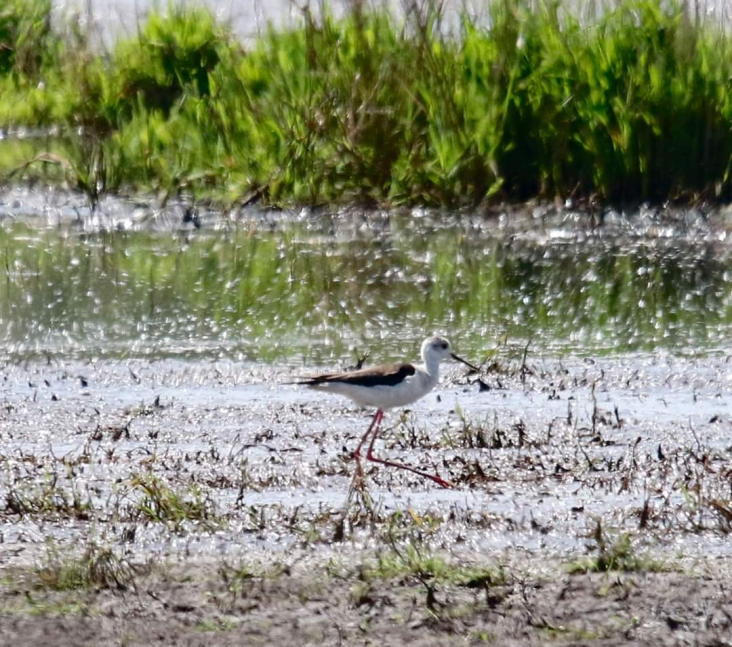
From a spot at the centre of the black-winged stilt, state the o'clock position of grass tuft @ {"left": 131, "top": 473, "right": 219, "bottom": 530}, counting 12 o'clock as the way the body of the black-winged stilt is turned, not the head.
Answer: The grass tuft is roughly at 4 o'clock from the black-winged stilt.

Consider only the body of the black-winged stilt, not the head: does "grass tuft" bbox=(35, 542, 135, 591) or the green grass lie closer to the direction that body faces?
the green grass

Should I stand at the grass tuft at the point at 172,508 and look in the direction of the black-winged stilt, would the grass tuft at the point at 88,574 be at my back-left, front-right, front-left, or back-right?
back-right

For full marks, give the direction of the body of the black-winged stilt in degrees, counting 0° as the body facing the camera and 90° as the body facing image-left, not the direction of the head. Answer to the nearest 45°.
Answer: approximately 270°

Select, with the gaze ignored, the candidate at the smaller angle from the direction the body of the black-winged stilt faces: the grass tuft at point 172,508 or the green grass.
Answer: the green grass

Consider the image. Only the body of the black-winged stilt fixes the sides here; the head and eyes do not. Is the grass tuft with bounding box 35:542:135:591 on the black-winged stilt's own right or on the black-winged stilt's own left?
on the black-winged stilt's own right
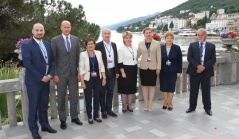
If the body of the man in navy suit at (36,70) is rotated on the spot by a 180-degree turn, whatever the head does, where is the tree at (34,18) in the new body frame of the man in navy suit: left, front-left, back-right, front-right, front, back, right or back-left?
front-right

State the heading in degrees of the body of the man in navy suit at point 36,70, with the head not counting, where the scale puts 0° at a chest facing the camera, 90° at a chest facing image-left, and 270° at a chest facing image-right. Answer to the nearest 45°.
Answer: approximately 315°

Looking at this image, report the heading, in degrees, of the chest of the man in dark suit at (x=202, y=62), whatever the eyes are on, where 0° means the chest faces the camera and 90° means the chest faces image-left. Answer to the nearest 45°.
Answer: approximately 0°

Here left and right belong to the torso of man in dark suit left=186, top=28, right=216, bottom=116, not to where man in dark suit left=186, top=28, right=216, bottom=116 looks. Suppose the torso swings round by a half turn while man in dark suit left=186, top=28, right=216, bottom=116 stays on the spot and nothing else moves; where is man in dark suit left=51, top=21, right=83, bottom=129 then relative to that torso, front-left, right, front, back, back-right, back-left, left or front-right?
back-left

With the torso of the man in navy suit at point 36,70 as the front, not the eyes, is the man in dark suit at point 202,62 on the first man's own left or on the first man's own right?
on the first man's own left

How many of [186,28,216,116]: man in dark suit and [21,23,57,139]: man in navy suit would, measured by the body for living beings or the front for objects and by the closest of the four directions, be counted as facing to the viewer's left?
0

REQUIRED WORK:
Revise the lines above so that every "man in navy suit" becomes "man in gray suit", leaving all other wording unchanged. Omit the pictures from your answer.

EXERCISE OUTPUT:
From a spot at the centre of the black-winged stilt, state the o'clock position of grass tuft @ {"left": 131, "top": 473, "right": 219, "bottom": 530}, counting 12 o'clock as the way the body of the black-winged stilt is turned, not the head.
Answer: The grass tuft is roughly at 4 o'clock from the black-winged stilt.

Consider only the body of the black-winged stilt, not the head: does "grass tuft" bbox=(35, 542, 135, 591) or the green grass lie closer to the direction that body faces?
the green grass

Should I stand at the grass tuft at the point at 172,508 and look in the direction of the black-winged stilt, would the grass tuft at the point at 88,574 be at my back-left, front-right, front-left, or back-right?
back-right

For full marks, give the direction of the body of the black-winged stilt in degrees, counting 0° as the body facing the camera and 90° as the body facing image-left, not the direction of the head. Answer to the nearest 45°.
Answer: approximately 270°

Select, with the gaze ignored, the candidate at the smaller angle from the direction the body of the black-winged stilt faces: the grass tuft at point 172,508 or the green grass.
Answer: the green grass

Consider the image. Only the body of the black-winged stilt fixes the sides here; the head and eyes do not. Is the grass tuft with bounding box 35:542:135:591 on the black-winged stilt's own right or on the black-winged stilt's own left?
on the black-winged stilt's own right
If the body of the man in gray suit at (36,70) is rotated on the spot by a 180-degree turn, whatever the head does, where is the tree at (34,18) in the new body frame of the man in gray suit: left, front-left, back-right, front-right, front, back, right or back-left?
front-right

State the heading in degrees of the body of the man in gray suit at point 36,70, with the head not counting, where the scale puts 0° at a chest facing the camera, 90° at a chest facing image-left, and 270° at a chest facing image-right. Answer to the nearest 45°.
Answer: approximately 315°

Looking at this image, report the heading, in degrees, of the chest of the man in dark suit at (x=202, y=62), whatever the eyes are on, where 0° means the chest faces the camera and 90° means the chest faces image-left. Answer to the nearest 45°.
Answer: approximately 0°

Here left and right belong to the torso of man in dark suit left=186, top=28, right=216, bottom=116, not to where man in dark suit left=186, top=28, right=216, bottom=116 looks. Suppose the torso swings round by a half turn while man in dark suit left=186, top=28, right=216, bottom=116 stays on the spot and nothing else moves; where is man in dark suit left=51, top=21, right=83, bottom=129 then relative to that torso, front-left, right, front, back, back-right, back-left, left or front-right?
back-left

With the torso of the man in gray suit at point 36,70 as the front, not the eyes, is the man in dark suit at point 202,62 on the first man's own left or on the first man's own right?
on the first man's own left

How many of [186,28,216,116]: man in dark suit and [21,23,57,139]: man in gray suit would, measured by the body for living beings or the front for objects and by the closest of the four directions, be counted as facing to the viewer's left?
0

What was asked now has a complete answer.